> WORK ITEM: Verbatim copy, images excluded: write out each record shown below.

> MATERIAL FOR THIS TASK:

....

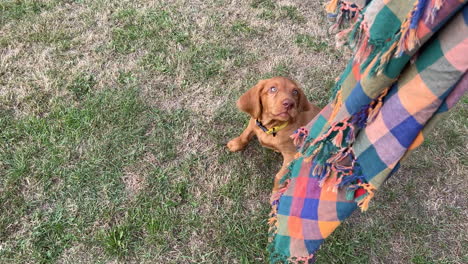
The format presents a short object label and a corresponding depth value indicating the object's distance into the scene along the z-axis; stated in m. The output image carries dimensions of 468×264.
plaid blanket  1.20
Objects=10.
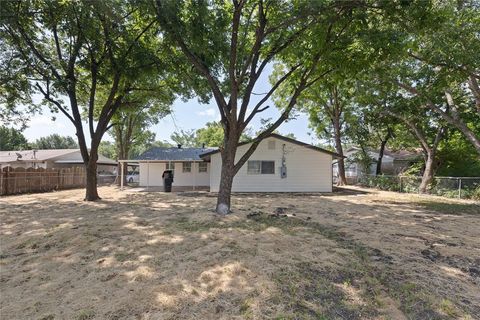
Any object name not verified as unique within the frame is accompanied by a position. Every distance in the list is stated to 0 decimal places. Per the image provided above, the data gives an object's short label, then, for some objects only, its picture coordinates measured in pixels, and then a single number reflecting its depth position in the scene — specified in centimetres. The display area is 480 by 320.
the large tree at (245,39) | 744
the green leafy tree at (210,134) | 4492
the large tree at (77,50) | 1009
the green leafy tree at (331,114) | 2321
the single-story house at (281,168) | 1780
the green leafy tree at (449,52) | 1007
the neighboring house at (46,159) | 2870
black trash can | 1756
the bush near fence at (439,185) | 1512
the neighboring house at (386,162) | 2658
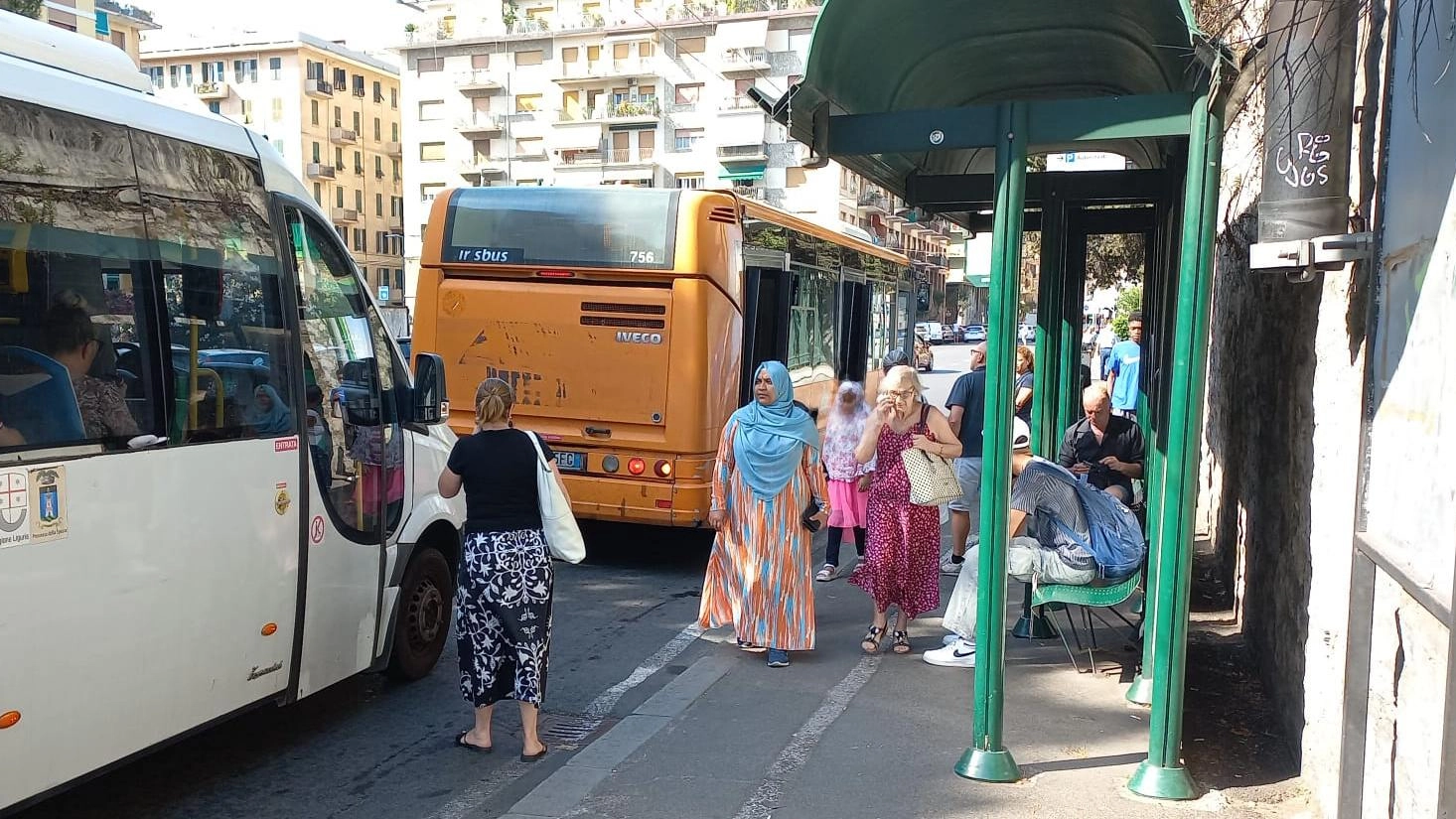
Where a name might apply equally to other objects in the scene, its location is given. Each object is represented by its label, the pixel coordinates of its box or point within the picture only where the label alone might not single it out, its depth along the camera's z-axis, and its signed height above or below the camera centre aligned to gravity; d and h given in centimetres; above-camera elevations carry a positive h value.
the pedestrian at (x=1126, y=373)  1357 -35
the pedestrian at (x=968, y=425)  868 -62
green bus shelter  453 +87
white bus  377 -39
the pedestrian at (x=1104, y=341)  2166 +2
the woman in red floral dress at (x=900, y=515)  677 -100
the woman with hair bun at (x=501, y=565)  518 -102
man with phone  724 -64
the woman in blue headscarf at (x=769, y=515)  668 -102
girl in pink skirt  900 -94
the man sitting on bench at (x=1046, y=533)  589 -97
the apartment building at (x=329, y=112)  8131 +1496
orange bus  883 +7
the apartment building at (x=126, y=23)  6082 +1571
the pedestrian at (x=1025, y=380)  982 -33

....

> RESULT BELOW:
The format presents a short object label and a corresponding depth value indicating the object's distance into the scene along the z-axis; stated in m. The output image carries dimensions of 468×264.
plaid blanket  1.20
Objects=10.
Any object name not verified as unique within the frame is accompanied by a position. Every distance in the list is stated to 0 decimal places. Per the image provided above, the data gives an object's short label, then, for some objects only, its picture coordinates measured in pixels, and then a single number reflecting its depth position in the scene — specified in centimetres. The display area is 480 by 320.
the large tree at (245,39) | 744
the green leafy tree at (210,134) | 4492
the large tree at (77,50) | 1009
the green leafy tree at (331,114) | 2321
the single-story house at (281,168) | 1780
the green leafy tree at (449,52) | 1007
the neighboring house at (46,159) | 2870
black trash can | 1756
the bush near fence at (439,185) | 1512
the neighboring house at (386,162) | 2658
Where a name might apply equally to other objects in the scene, its location is given. Each object is represented by its label, the pixel coordinates of its box or point within the picture only where the label alone might not single it out, its depth along the camera's z-axis, and its signed height above or below the camera centre aligned to gravity; d and h given in centimetres; above-camera elevations carry a positive h value.
the pedestrian at (x=1126, y=373)  1357 -35
the pedestrian at (x=968, y=425)  868 -62
green bus shelter  453 +87
white bus  377 -39
the pedestrian at (x=1104, y=341)  2166 +2
the woman in red floral dress at (x=900, y=515)  677 -100
the woman with hair bun at (x=501, y=565)  518 -102
man with phone  724 -64
the woman in blue headscarf at (x=769, y=515)  668 -102
girl in pink skirt  900 -94
the man sitting on bench at (x=1046, y=533)  589 -97
the apartment building at (x=329, y=112)  8131 +1496
orange bus  883 +7
the apartment building at (x=126, y=23)  6082 +1571
the pedestrian at (x=1025, y=380)  982 -33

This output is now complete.